Hopefully/likely the newer versions are more responsive but it's hard to tell
from the marketing videos.

I'm also a fan of AR Sandbox which feels a bit more interactive because it
involves tactile manipulation rather than just point/click/tap/jumping to
trigger events.

It would be neat if a bunch of foam blocks could be tracked to allow for
cooperative sorting and building games. E.g. an egg race game(or other
balanced object projected on foam block).
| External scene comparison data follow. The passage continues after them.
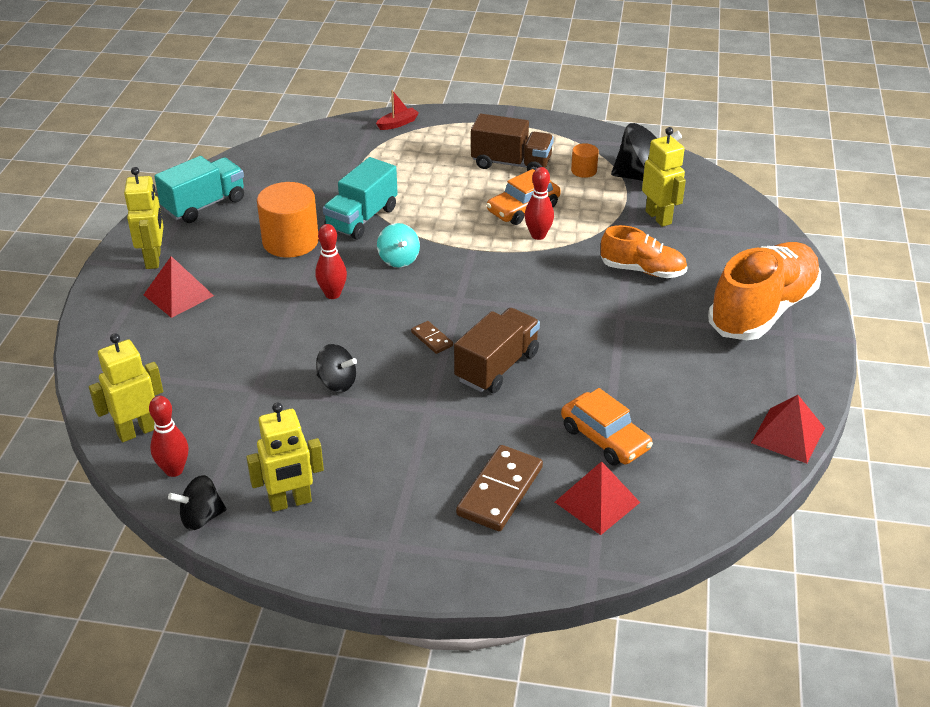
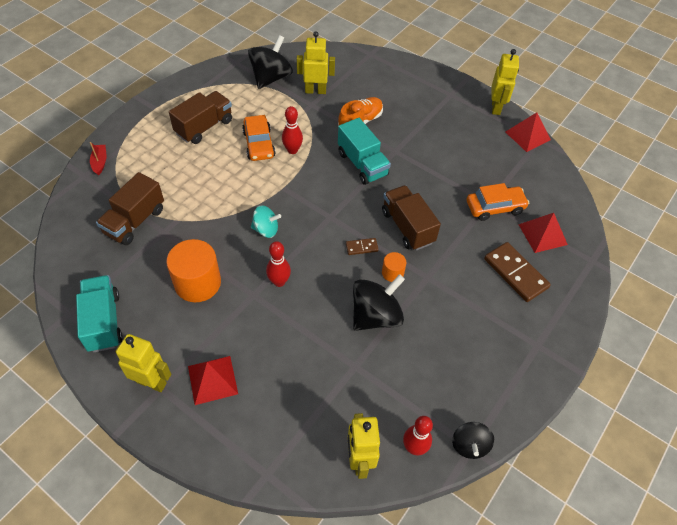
camera: 65 degrees left, 15 degrees up
yellow robot [246,403,324,512] -> yellow robot moved to [491,49,519,115]
black spinning top [316,344,357,392] -> black spinning top [353,274,405,331], size x1.71
turquoise truck [323,157,398,240] -> turquoise truck moved to [338,118,391,185]
orange cylinder [571,143,599,178] -> orange cylinder moved to [382,252,406,282]
orange shoe [708,242,821,340] -> none
none -> brown truck [96,172,164,245]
[https://arsandbox.ucdavis.edu/](https://arsandbox.ucdavis.edu/)
[https://www.youtube.com/watch?v=CE1B7tdGCw0](https://www.youtube.com/watch?v=CE1B7tdGCw0)

------
dang
You should add a comment to the thread giving the backstory of how you came to
work on this, and explaining what's different about it. That tends to seed
discussion in a good direction.

(I'm a moderator here and normally send this suggestion by email. You should
put an email address in your profile in case we can help in some other way.)

------
quickthrower2
Interesting I’ve seen something like this in a shopping centre. Kids love it.
Although they are kids and would get bored of it eventually especially if they
see it every day. Maybe preteens and teens could get hooked if the games are
really good. Could be great for adults too!